(Exercise instructions)
Copy every line from the records below that carries the word "with".

——

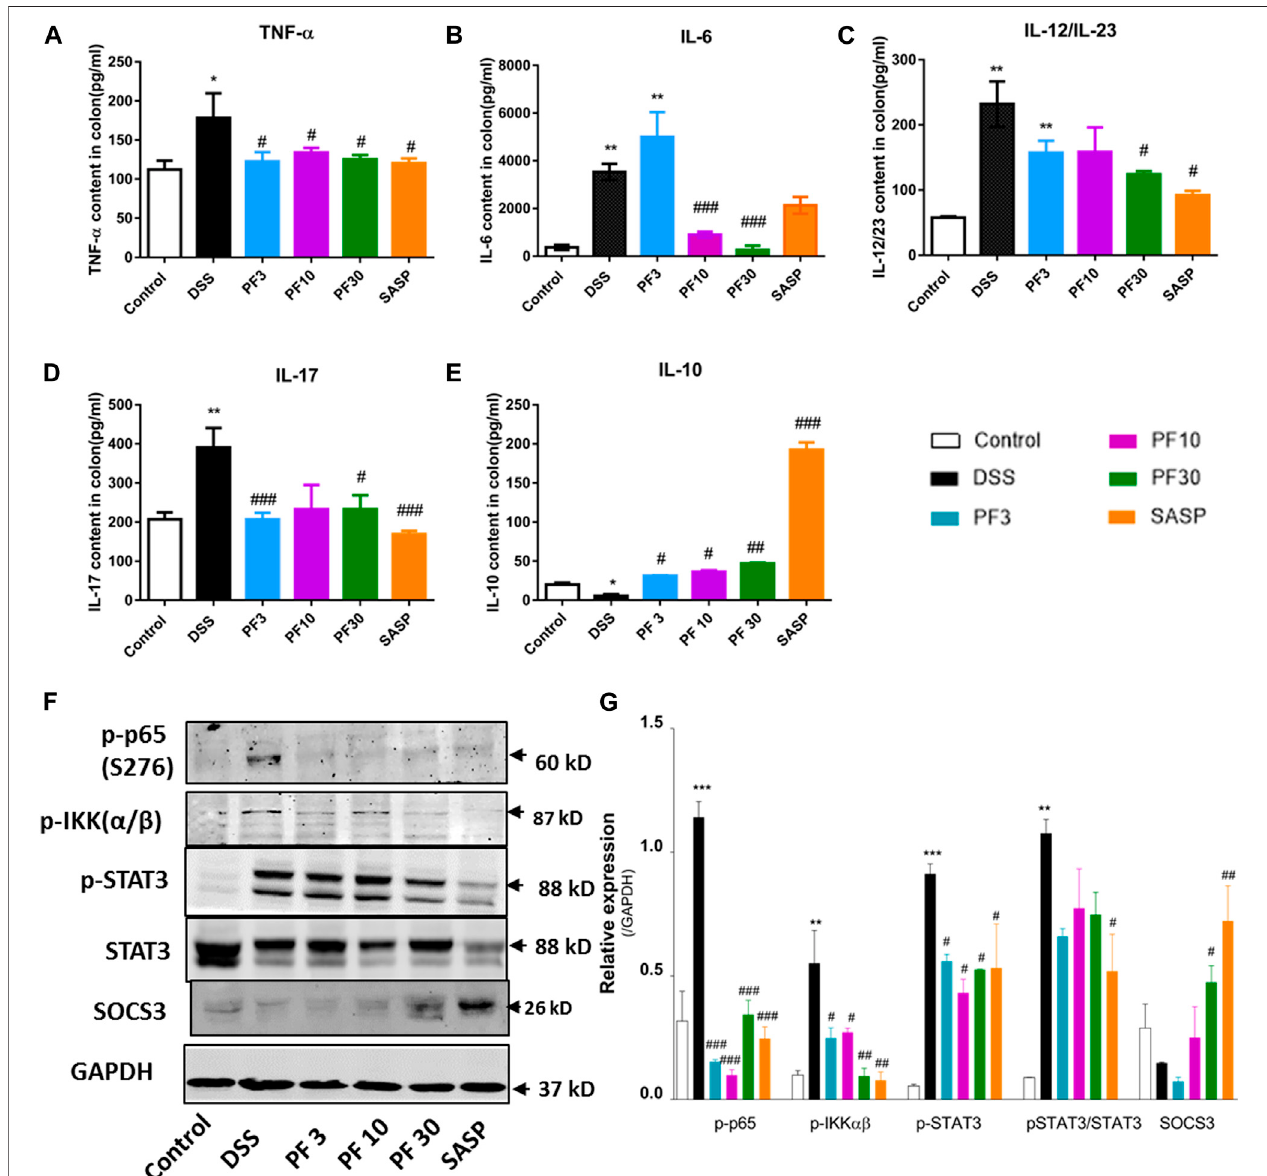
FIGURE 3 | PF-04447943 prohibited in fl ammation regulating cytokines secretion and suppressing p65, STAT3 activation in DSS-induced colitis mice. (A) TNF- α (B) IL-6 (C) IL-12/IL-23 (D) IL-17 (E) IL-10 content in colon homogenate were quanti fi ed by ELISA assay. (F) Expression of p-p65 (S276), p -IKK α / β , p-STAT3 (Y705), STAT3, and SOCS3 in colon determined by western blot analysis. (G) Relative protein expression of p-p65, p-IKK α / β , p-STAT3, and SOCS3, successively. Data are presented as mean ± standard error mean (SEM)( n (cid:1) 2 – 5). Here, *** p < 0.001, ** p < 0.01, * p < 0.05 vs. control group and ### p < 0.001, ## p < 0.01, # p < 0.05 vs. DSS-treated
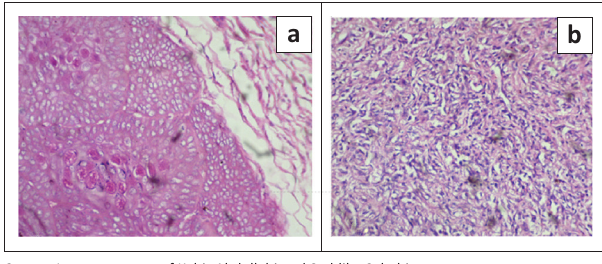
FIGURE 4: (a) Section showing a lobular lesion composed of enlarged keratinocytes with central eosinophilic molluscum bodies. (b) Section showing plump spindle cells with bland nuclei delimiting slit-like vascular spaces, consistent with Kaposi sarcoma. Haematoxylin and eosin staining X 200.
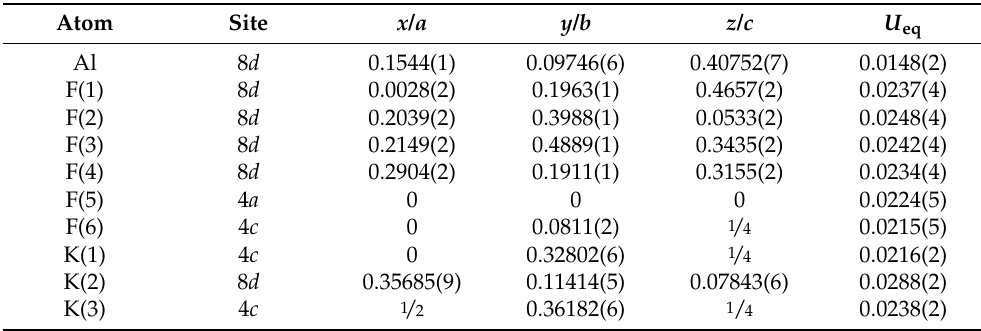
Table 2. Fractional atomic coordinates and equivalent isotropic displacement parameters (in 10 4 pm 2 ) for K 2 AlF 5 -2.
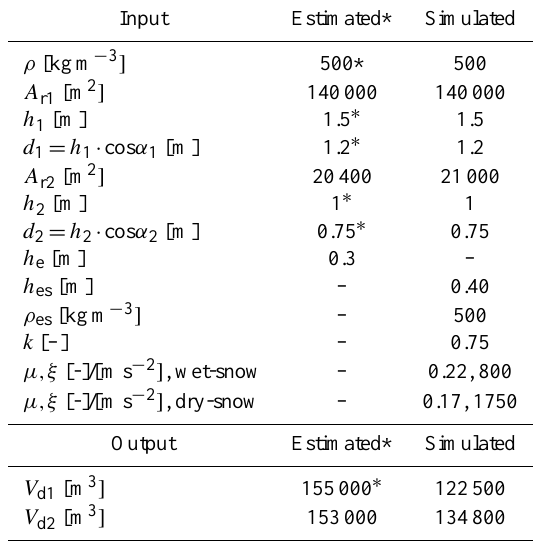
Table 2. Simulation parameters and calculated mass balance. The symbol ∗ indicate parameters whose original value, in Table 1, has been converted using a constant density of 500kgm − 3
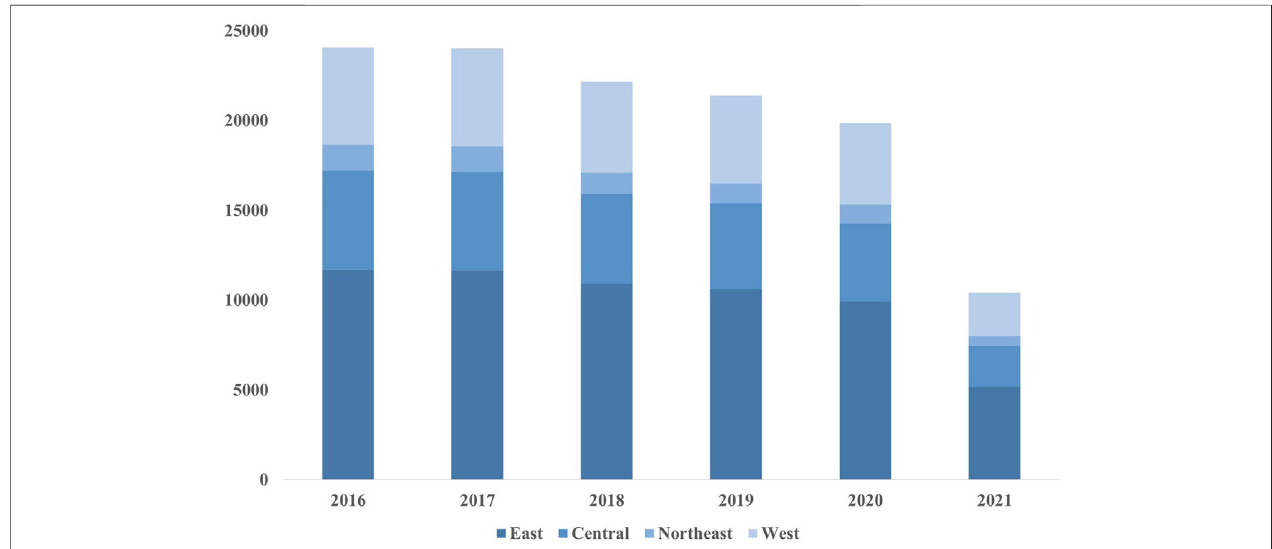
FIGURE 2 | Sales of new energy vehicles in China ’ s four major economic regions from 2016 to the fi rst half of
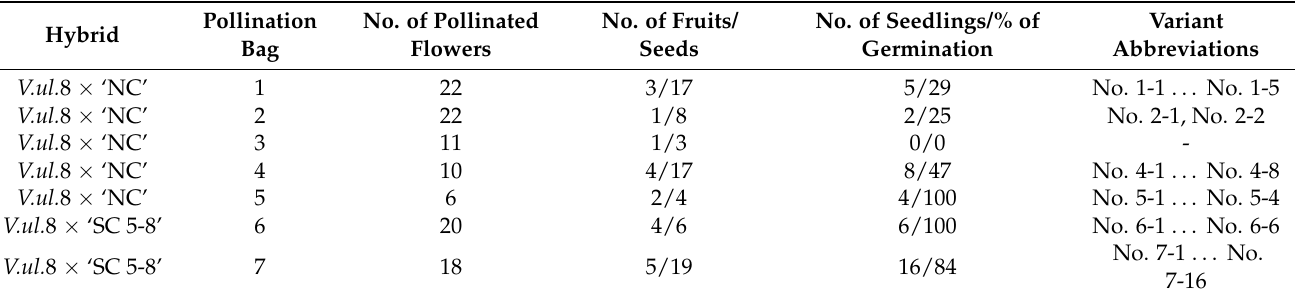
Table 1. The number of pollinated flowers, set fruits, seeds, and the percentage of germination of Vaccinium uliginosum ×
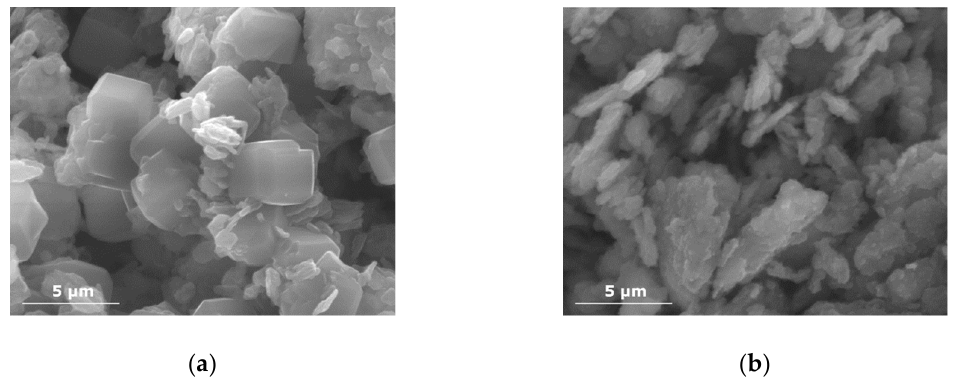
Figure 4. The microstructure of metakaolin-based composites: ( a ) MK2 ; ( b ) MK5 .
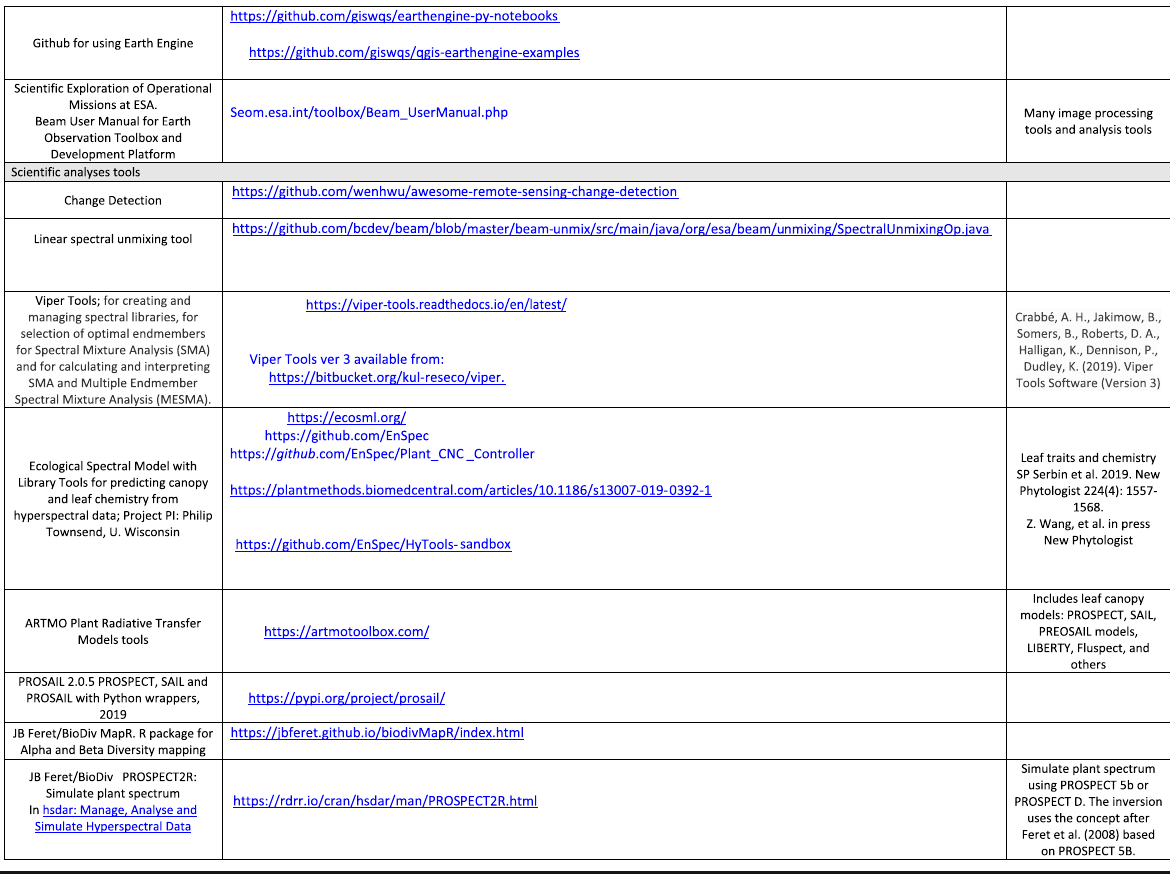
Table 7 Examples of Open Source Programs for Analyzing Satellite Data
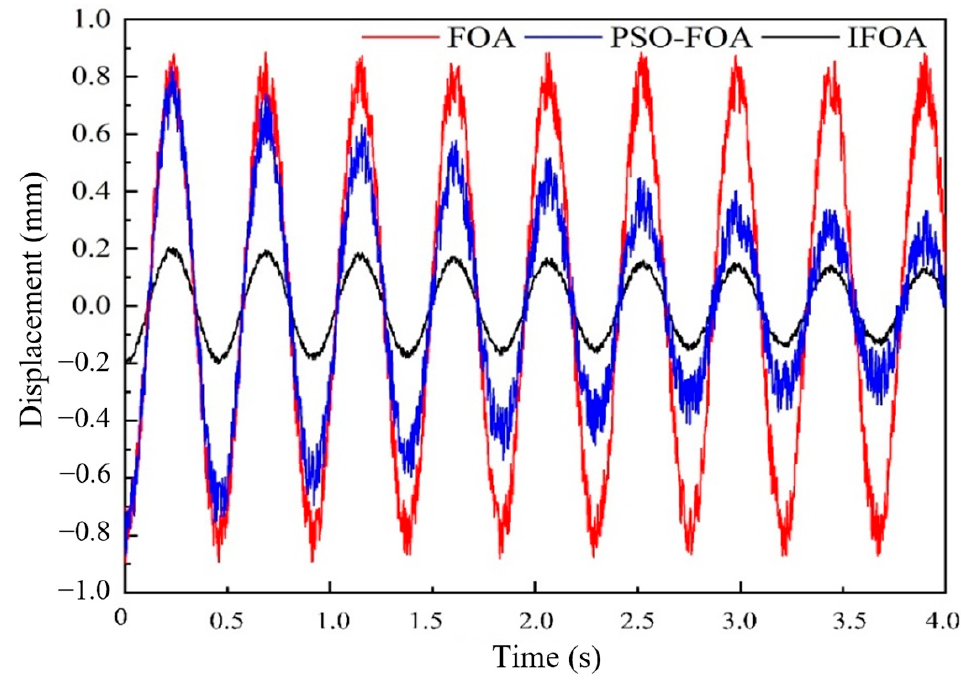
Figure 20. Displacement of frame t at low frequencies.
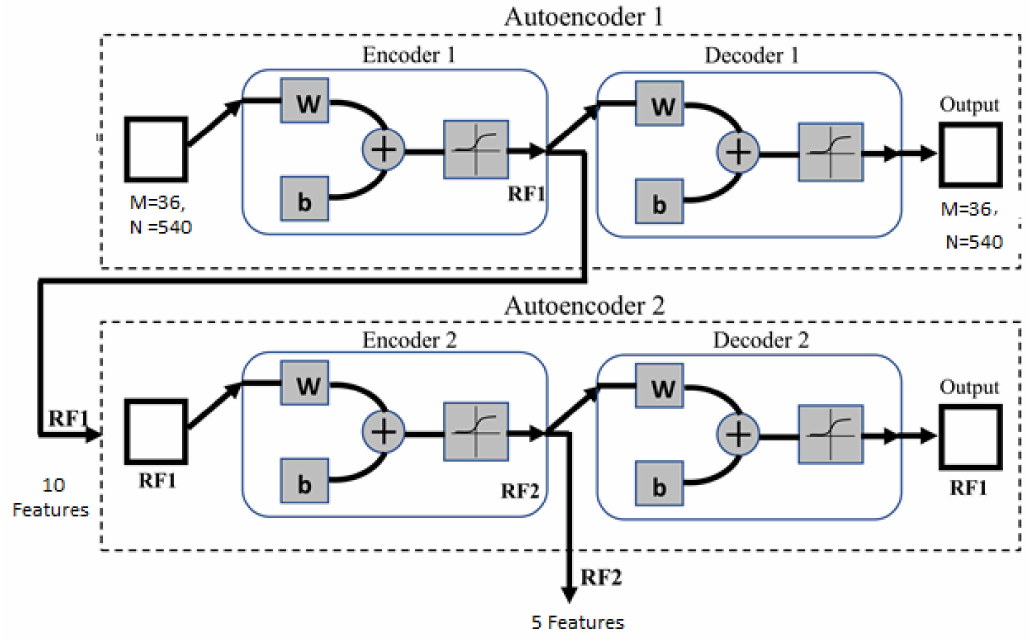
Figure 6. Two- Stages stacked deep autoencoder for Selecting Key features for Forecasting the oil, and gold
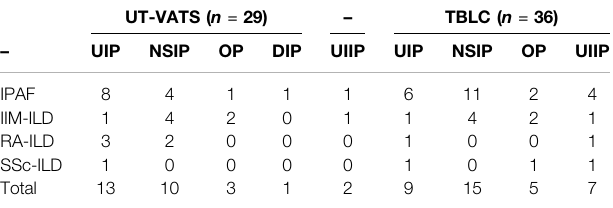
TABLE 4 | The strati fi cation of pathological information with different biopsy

——

(Response to the task)
FIGURE 4: (a) Section showing a lobular lesion composed of enlarged keratinocytes with central eosinophilic molluscum bodies. (b) Section showing plump spindle cells with bland nuclei delimiting slit-like vascular spaces, consistent with Kaposi sarcoma. Haematoxylin and eosin staining X 200.
TABLE 4 | The strati fi cation of pathological information with different biopsy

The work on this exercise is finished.